The impact of greater disposable income and willingness to travel will also be felt domestically. By 2027, India will be the third-biggest domestic tourism market after the US and China, Bernstein estimates — though still trailing those markets by a large margin.

With 65 hotels, India’s domestic market now accounts for 2 per cent of the global transaction volume of Accor, the hotel group behind Novotel and Sofitel. Accor chief executive Sébastien Bazin forecasts that within seven or eight years, the Indian market will match that of the US, which generates 12 per cent of global transaction volume.

For some travellers such as Duneja, higher costs at home are encouraging them to look further afield. Prices in Indian resort destinations such as Goa and Kerala have made foreign trips to nearby countries such as Vietnam, Sri Lanka, Thailand and Singapore more attractive, industry groups said.

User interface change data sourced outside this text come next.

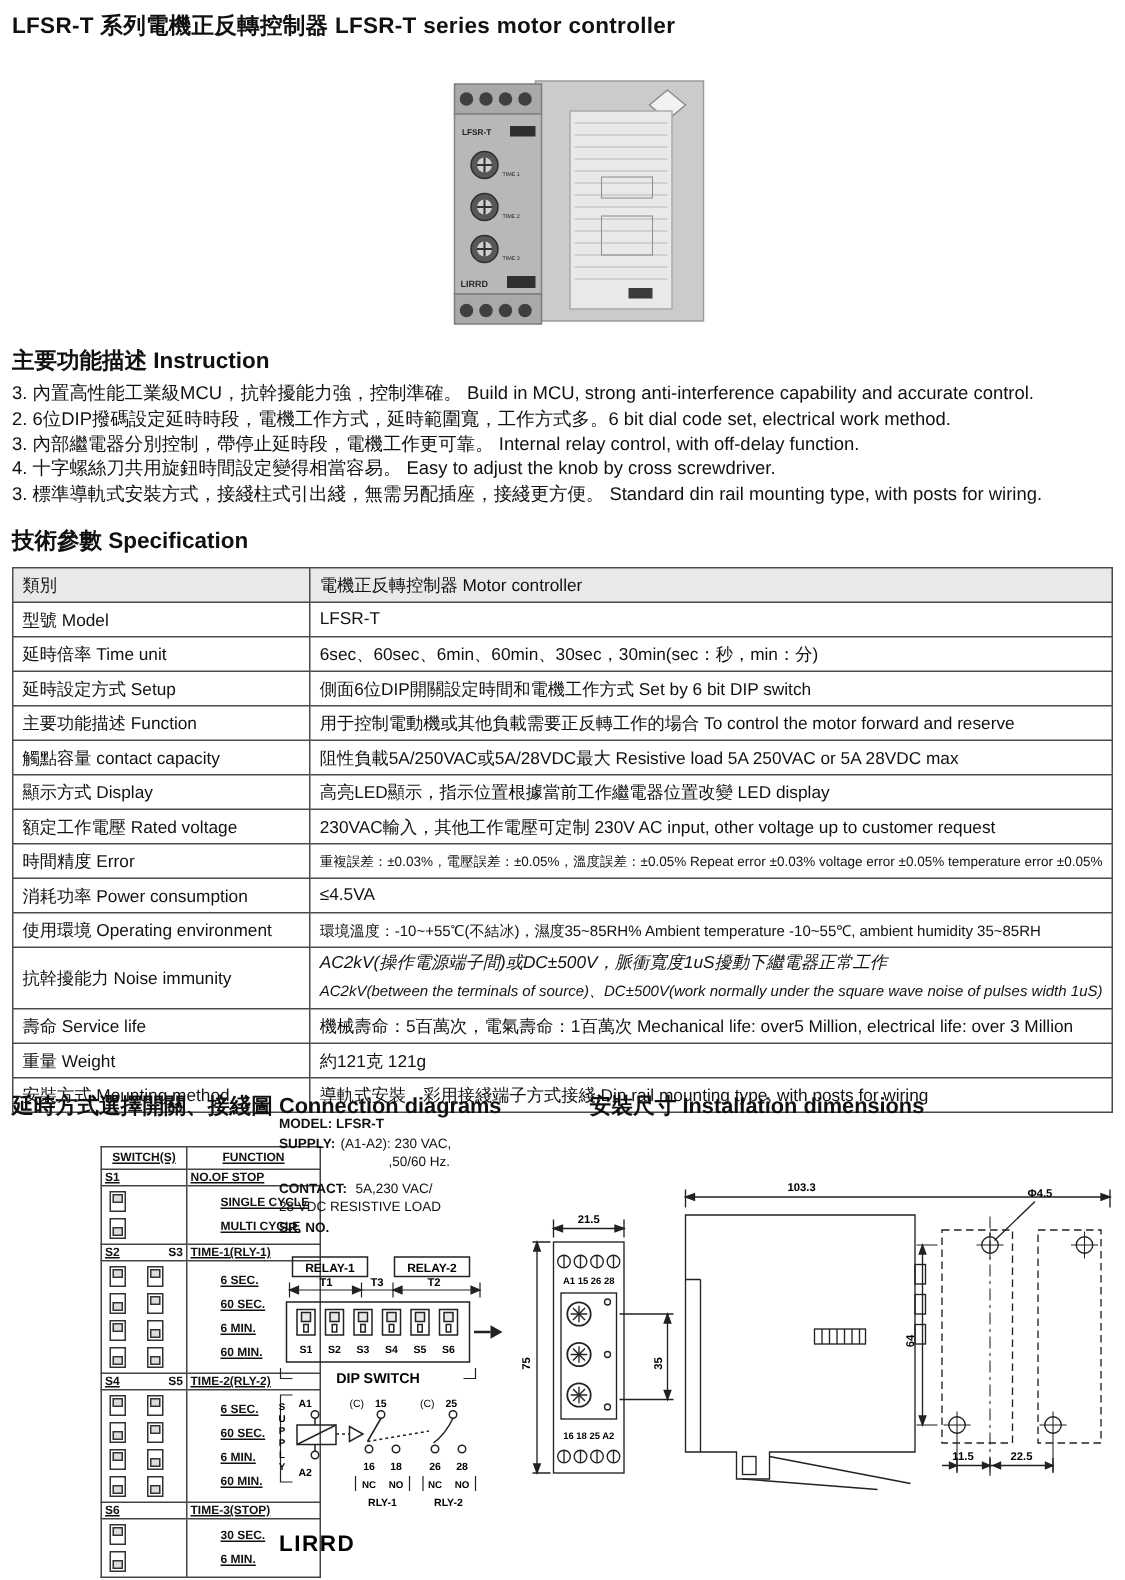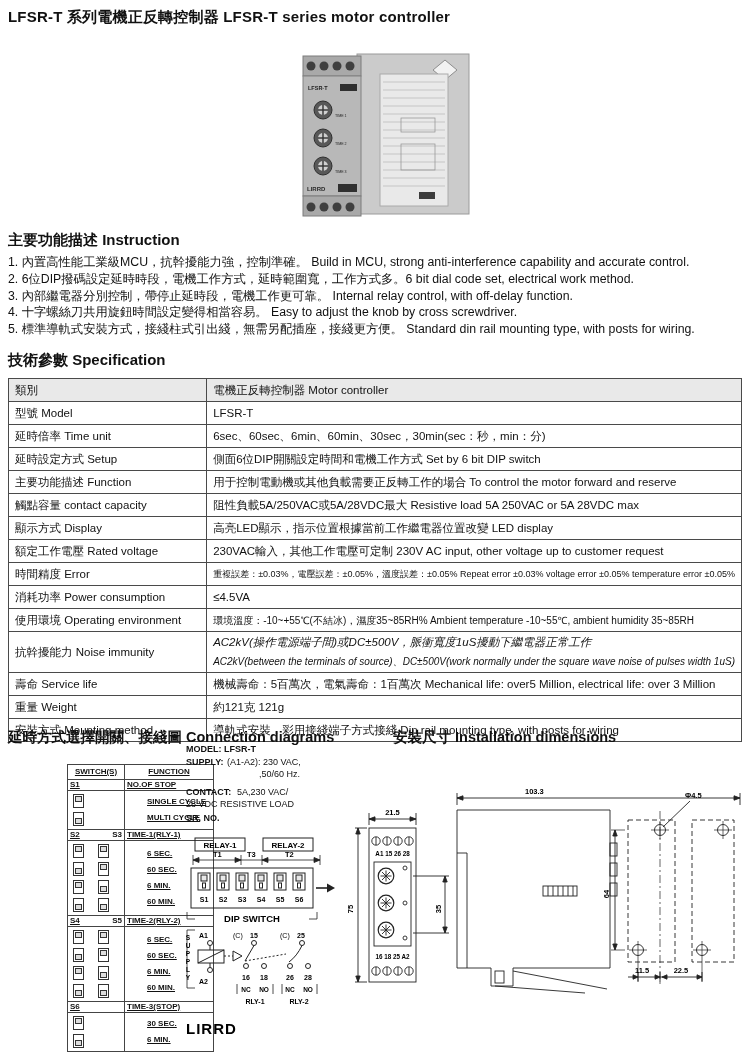--- a/index.html
+++ b/index.html
@@ -103,25 +103,25 @@
       <rect x="18" y="148" width="58" height="20" fill="#a9a9a9" stroke="#7c7c7c"></rect>
       <circle cx="26" cy="159" r="4.5" fill="#3f3f3f"></circle>
         <circle cx="39" cy="159" r="4.5" fill="#3f3f3f"></circle>
       <circle cx="52" cy="159" r="4.5" fill="#3f3f3f"></circle>
         <circle cx="65" cy="159" r="4.5" fill="#3f3f3f"></circle>
     </g>
   </svg>
 
   <div class="h2" style="top:231px;">主要功能描述 Instruction</div>
   <div class="instr">
-    <div>1. 內置高性能工業級MCU，抗幹擾能力強，控制準確。 Build in MCU, strong anti-interference capability and accurate control.</div>
+    <div>3. 內置高性能工業級MCU，抗幹擾能力強，控制準確。 Build in MCU, strong anti-interference capability and accurate control.</div>
     <div>2. 6位DIP撥碼設定延時時段，電機工作方式，延時範圍寬，工作方式多。6 bit dial code set, electrical work method.</div>
     <div>3. 內部繼電器分別控制，帶停止延時段，電機工作更可靠。 Internal relay control, with off-delay function.</div>
     <div>4. 十字螺絲刀共用旋鈕時間設定變得相當容易。 Easy to adjust the knob by cross screwdriver.</div>
-    <div>5. 標準導軌式安裝方式，接綫柱式引出綫，無需另配插座，接綫更方便。 Standard din rail mounting type, with posts for wiring.</div>
+    <div>3. 標準導軌式安裝方式，接綫柱式引出綫，無需另配插座，接綫更方便。 Standard din rail mounting type, with posts for wiring.</div>
   </div>
 
   <div class="h2" style="top:351px;">技術參數 Specification</div>
   <table class="spec-table">
     <tbody>
         <tr class="shade">
       <td class="lbl">類別</td>
       <td>電機正反轉控制器 Motor controller</td>
         </tr>
     <tr>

“It’s going to work out more or less the same,” said Harjinder Singh, a Delhi-based tour operator and managing committee member of the Association of Domestic Tour Operators of India. “The mindset is, ‘I am travelling abroad, showing off’, and also, it’s equal in price, if not cheaper.”

Sana Nageshwar Rao, 72, a retired Indian civil servant, is ratcheting up the number of countries he has visited — 35 so far, most recently Egypt.

“Previously Indians didn’t used to spend money, but now they are going abroad,” said Rao. “They are cultivating the habit of spending and enjoying it with the family.”